Spaghettification : le problème de la force de marée
Les forces de marée – la différence d’attraction gravitationnelle sur la longueur d’un objet – peuvent déchirer la matière près d’un trou noir. Ce processus est appelé spaghettification : l'objet qui tombe est étiré dans le sens de la longueur et comprimé latéralement.
La force de marée à travers un objet de longueur L à la distance r d'un trou noir de masse M est approximativement :
Tidal force ≈ 2GM × L / r³
Pour un trou noir stellaire (M = 10 × masse du Soleil, r = 100 km, L = 2 m pour un corps humain) :
Tidal force = 2 × (6.674 × 10⁻¹¹) × (1.989 × 10³¹) × 2 / (10⁵)³
Tidal force ≈ 5.3 × 10⁷ N per kilogram of body mass
C'est des millions de fois la résistance structurelle du corps : une désintégration complète se produirait bien en dehors de l'horizon des événements d'un trou noir stellaire.
Il est intéressant de noter que pour un trou noir supermassif comme Sagittarius A*, les forces de marée à l’horizon des événements sont bien plus faibles car l’horizon des événements est beaucoup plus éloigné de la singularité. Un humain pourrait, en principe, traverser l’horizon des événements d’un trou noir suffisamment grand sans être immédiatement spaghettifié – bien que le résultat au-delà de l’horizon reste le même.

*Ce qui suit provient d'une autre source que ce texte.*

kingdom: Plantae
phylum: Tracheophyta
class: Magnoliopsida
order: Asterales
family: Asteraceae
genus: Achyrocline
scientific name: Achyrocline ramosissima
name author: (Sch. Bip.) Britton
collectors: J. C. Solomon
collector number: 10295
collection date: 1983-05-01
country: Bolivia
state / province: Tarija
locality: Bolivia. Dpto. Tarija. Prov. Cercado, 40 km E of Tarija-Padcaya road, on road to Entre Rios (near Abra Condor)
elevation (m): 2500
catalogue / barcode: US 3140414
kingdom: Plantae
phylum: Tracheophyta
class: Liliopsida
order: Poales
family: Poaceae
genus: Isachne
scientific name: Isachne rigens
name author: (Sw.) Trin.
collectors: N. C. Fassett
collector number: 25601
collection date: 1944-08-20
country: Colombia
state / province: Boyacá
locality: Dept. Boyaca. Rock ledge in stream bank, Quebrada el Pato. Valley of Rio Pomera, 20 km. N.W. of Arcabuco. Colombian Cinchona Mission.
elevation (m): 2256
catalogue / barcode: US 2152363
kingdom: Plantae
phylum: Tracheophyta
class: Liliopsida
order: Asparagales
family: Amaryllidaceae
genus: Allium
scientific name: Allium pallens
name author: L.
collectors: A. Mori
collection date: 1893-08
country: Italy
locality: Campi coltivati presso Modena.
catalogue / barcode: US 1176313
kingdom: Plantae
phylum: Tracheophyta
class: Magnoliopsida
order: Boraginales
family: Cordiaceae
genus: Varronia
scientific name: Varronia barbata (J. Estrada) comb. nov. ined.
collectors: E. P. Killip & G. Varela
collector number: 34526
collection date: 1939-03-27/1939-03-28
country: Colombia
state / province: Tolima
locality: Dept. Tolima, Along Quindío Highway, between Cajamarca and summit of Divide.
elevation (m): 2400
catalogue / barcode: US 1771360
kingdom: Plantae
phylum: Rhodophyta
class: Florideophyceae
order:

La Terre pourrait-elle devenir un trou noir ?
En principe, n’importe quelle quantité de masse peut devenir un trou noir si elle est suffisamment comprimée. Le rayon de Schwarzschild de la Terre est de 8,87 millimètres, soit une sphère de la taille d'une bille. Si toute la masse terrestre était compressée en une bille, cela formerait un trou noir.
En pratique, pour parvenir à cette compression, il faut vaincre la pression extérieure de la matière elle-même. La pression interne de la Terre est énorme – environ 360 GPa au centre – mais bien inférieure à celle qui serait nécessaire à un effondrement gravitationnel. La Terre n’a pas la masse nécessaire pour générer la gravité nécessaire à l’auto-compression jusqu’à la densité des trous noirs.
Pour qu’un trou noir se forme naturellement, un noyau stellaire doit avoir une masse supérieure à environ 2 à 3 masses solaires après la supernova. En dessous de ce seuil (la limite de Tolman-Oppenheimer-Volkoff), la pression de dégénérescence des neutrons de la matière arrête l'effondrement, produisant une étoile à neutrons plutôt qu'un trou noir.
Il n’existe aucun mécanisme naturel par lequel la Terre pourrait devenir un trou noir. Une compression artificielle jusqu'à 8,87 mm nécessiterait un apport d'énergie de plusieurs ordres de grandeur au-delà de toute technologie imaginable. L’analogie la plus proche dans la nature est la formation d’étoiles à neutrons – où un noyau stellaire d’environ 1,4 à 2,5 masses solaires s’effondre dans un rayon d’environ 10 à 15 km dans des conditions que la Terre ne pourrait jamais approcher.
Le concept illustre pourquoi le rayon de Schwarzschild est si fondamental : il révèle que le « trou noir » n'est pas un état exotique particulier de la matière mais simplement ce qui se produit lorsque la masse est suffisamment concentrée. L’horizon des événements émerge de la géométrie de l’espace-temps, et non d’une substance exotique particulière.